With diet and exercise as well as physical therapy, Park has been able to live a relatively normal life since his diagnosis. But he knows that’s not the case for all — and that more treatment options are needed.
On January 29, 2021, Hedlund and Park had the opportunity to talk about what it’s like to live with OA, as well as discuss the work being done to develop potential new treatments. Sharing two sides of a screen, they exchange virtual pleasantries, and Park shares that he, too, has OA.
“It’s an unfortunate connection to have,” says Hedlund with a gentle laugh.
“I know what you mean,” responds Park. With that, the two begin a thoughtful conversation, starting with Park bringing up Hedlund’s letter, in which she describes her story and lifelong struggle.
Both understand the difference between being given a diagnosis and living with what can be a debilitating condition, and both are looking ahead to what the future might hold. Park is eager to know what Hedlund hopes for the future of treatment and asks her what she would most look forward to seeing happen down the line.

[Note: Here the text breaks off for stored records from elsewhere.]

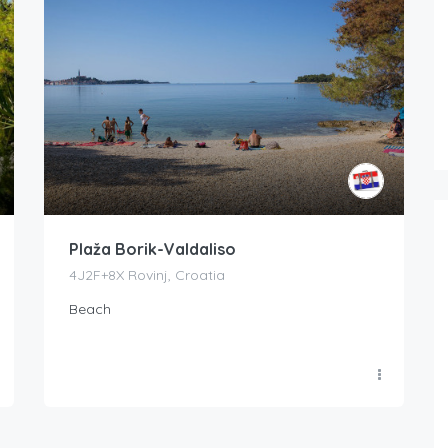
Plaža Borik-Valdaliso
4J2F+8X Rovinj, Croatia
Beach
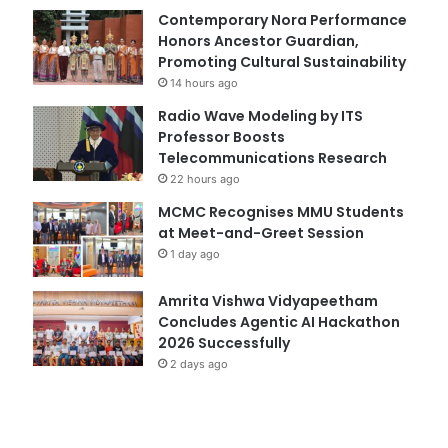
Contemporary Nora Performance
Honors Ancestor Guardian,
Promoting Cultural Sustainability
14 hours ago
Radio Wave Modeling by ITS
Professor Boosts
Telecommunications Research
22 hours ago
MCMC Recognises MMU Students
at Meet-and-Greet Session
1 day ago
Amrita Vishwa Vidyapeetham
Concludes Agentic AI Hackathon
2026 Successfully
2 days ago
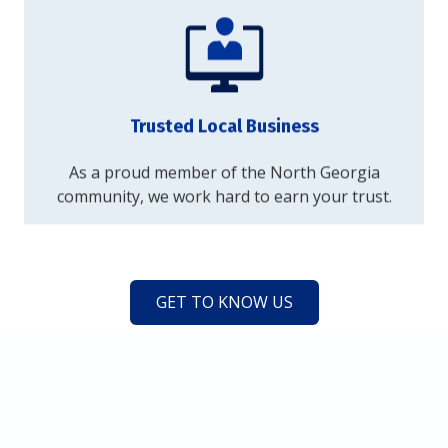
Trusted Local Business
As a proud member of the North Georgia
community, we work hard to earn your trust.
GET TO KNOW US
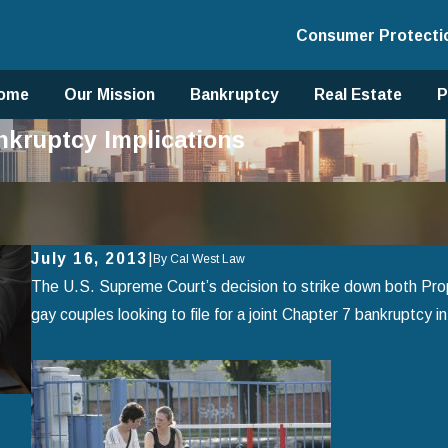
Consumer Protecti
ome
Our Mission
Bankruptcy
Real Estate
P
kruptcy Implications
July 16, 2013
|
By
Cal West Law
The U.S. Supreme Court’s decision to strike down both Prop
gay couples looking to file for a joint Chapter 7 bankruptcy in 
Apr 2, 2025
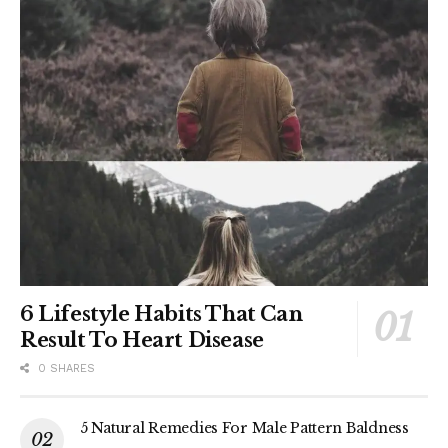
6 Lifestyle Habits That Can
Result To Heart Disease
0 SHARES
5 Natural Remedies For Male Pattern Baldness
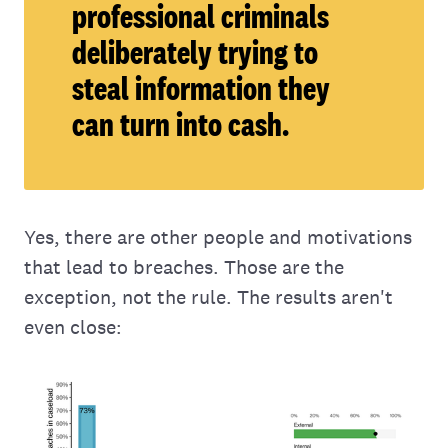
professional criminals
deliberately trying to
steal information they
can turn into cash.
Yes, there are other people and motivations
that lead to breaches. Those are the
exception, not the rule. The results aren't
even close:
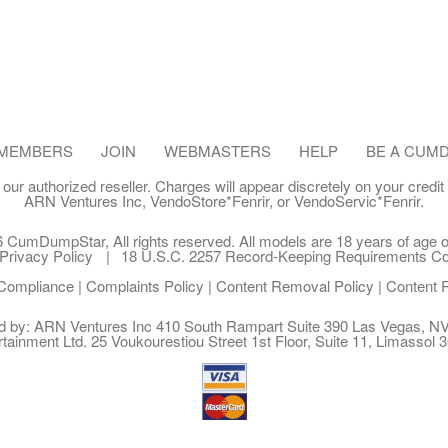
MEMBERS
JOIN
WEBMASTERS
HELP
BE A CUM
our authorized reseller. Charges will appear discretely on your credit
ARN Ventures Inc
,
VendoStore*Fenrir
, or
VendoServic*Fenrir
.
 CumDumpStar, All rights reserved. All models are 18 years of age or
Privacy Policy
18 U.S.C. 2257 Record-Keeping Requirements C
ompliance
|
Complaints Policy
|
Content Removal Policy
|
Content 
ed by: ARN Ventures Inc 410 South Rampart Suite 390 Las Vegas, 
rtainment Ltd. 25 Voukourestiou Street 1st Floor, Suite 11, Limassol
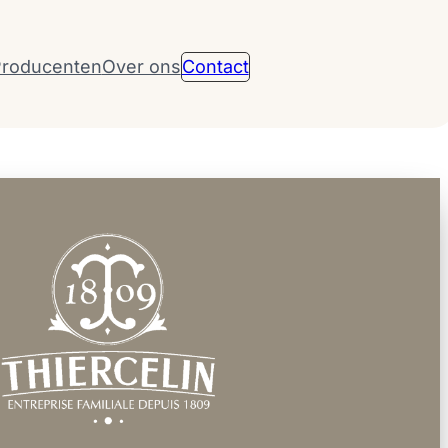
roducenten
Over ons
Contact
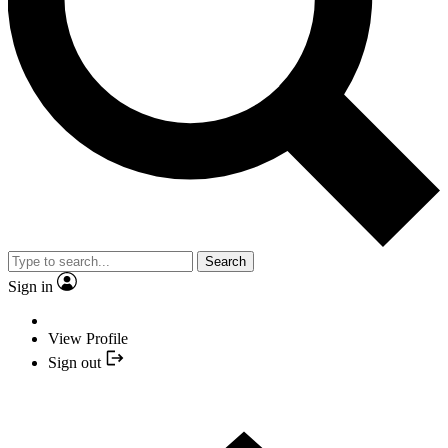
Search
Sign in
View Profile
Sign out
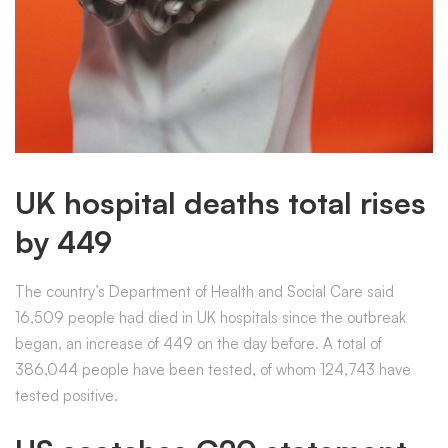
UK hospital deaths total rises
by 449
The country’s Department of Health and Social Care said
16,509 people had died in UK hospitals since the outbreak
began, an increase of 449 on the day before. A total of
386,044 people have been tested, of whom 124,743 have
tested positive.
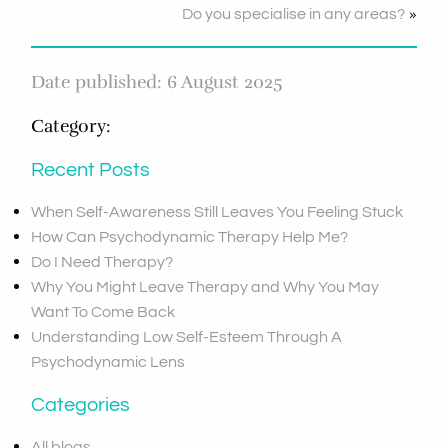
»
Do you specialise in any areas?
Date published: 6 August 2025
Category:
Recent Posts
When Self-Awareness Still Leaves You Feeling Stuck
How Can Psychodynamic Therapy Help Me?
Do I Need Therapy?
Why You Might Leave Therapy and Why You May
Want To Come Back
Understanding Low Self-Esteem Through A
Psychodynamic Lens
Categories
All blogs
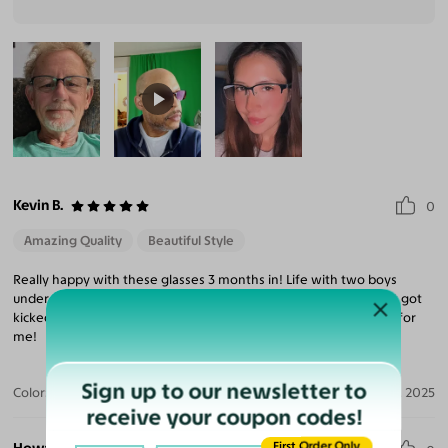
Kevin B.
0
Amazing Quality
Beautiful Style
Really happy with these glasses 3 months in! Life with two boys
under 7 can get rough but the lens popped right back in when it got
kicked out. The frame is comfortable and it's a good daily frame for
me!
Sign up to our newsletter to
Color:
Black/Blue
Nov 03, 2025
receive your coupon codes!
First Order Only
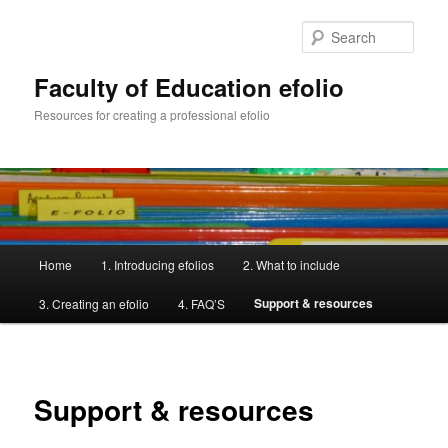
Skip
to
Sear
primary
content
Faculty of Education efolio
Resources for creating a professional efolio
Main
Home
1. Introducing efolios
2. What to include
menu
Support & resources
3. Creating an efolio
4. FAQ’S
Support & resources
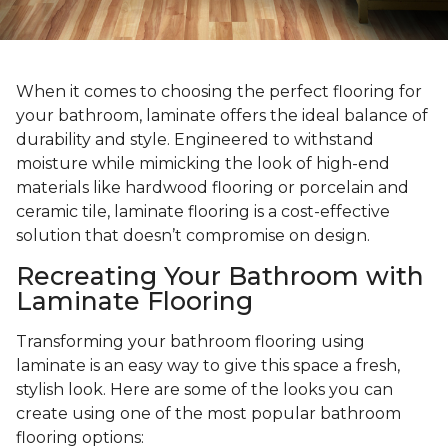
When it comes to choosing the perfect flooring for
your bathroom, laminate offers the ideal balance of
durability and style. Engineered to withstand
moisture while mimicking the look of high-end
materials like hardwood flooring or porcelain and
ceramic tile, laminate flooring is a cost-effective
solution that doesn’t compromise on design.
Recreating Your Bathroom with
Laminate Flooring
Transforming your bathroom flooring using
laminate is an easy way to give this space a fresh,
stylish look. Here are some of the looks you can
create using one of the most popular bathroom
flooring options:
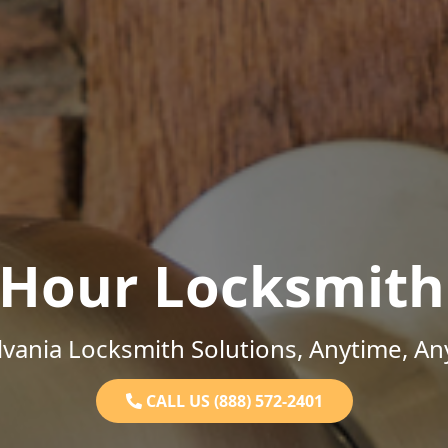
-Hour Locksmith
vania Locksmith Solutions, Anytime, A
CALL US (888) 572-2401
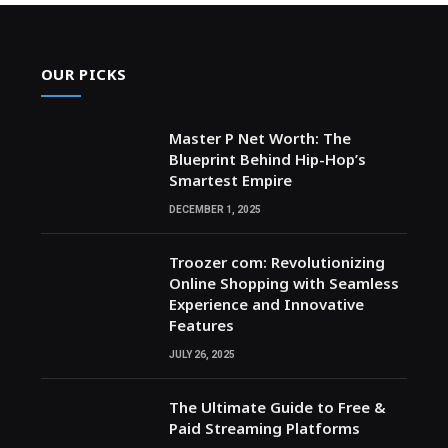
OUR PICKS
Master P Net Worth: The
Blueprint Behind Hip-Hop’s
Smartest Empire
DECEMBER 1, 2025
Troozer com: Revolutionizing
Online Shopping with Seamless
Experience and Innovative
Features
JULY 26, 2025
The Ultimate Guide to Free &
Paid Streaming Platforms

Her answer has two parts. The first centers around genetics research, the ability to predict who is more likely to develop OA, and any preventative measures they could take. The second presses on the issue of there being no new treatments available for patients who have not found relief with current options. “This needs to be taken seriously in research,” she urges.
Park agrees and responds to both of Hedlund’s points. “There are new treatments being researched that are trying to do more than just mask the pain. Some treatments that are being looked at now are really trying to hone-in on the pain pathway as well as show that patients may be able to participate more fully in their daily activities.”
He describes how what’s in the works now won’t necessarily modify the course of the disease, so early prevention still needs more attention, “but that would be the ultimate hope, to prevent it before it even starts.”
One thing both Park and Hedlund adamantly agree on is the importance of support when it comes to dealing with this condition. Hedlund credits her incredible medical team for helping her to navigate the physical aspects of OA, but she gives just as much credit to those who help lighten the emotional burden.
“The Arthritis Foundation has been a huge help, especially in the last year because they have great resources,” says Hedlund. “There’s also a Facebook group of people who get it, who understand how isolating it feels, and who I don’t have to explain myself to. It’s so important and accepting.”
When their conversation wraps up, both close their screens understanding that in addition to their close circles — Park with his team of researchers and physicians working to advance treatments for OA and Hedlund with her family, friends, and support networks — they now have each other, a connection in condition and passion for building a more hopeful future for millions of others like them.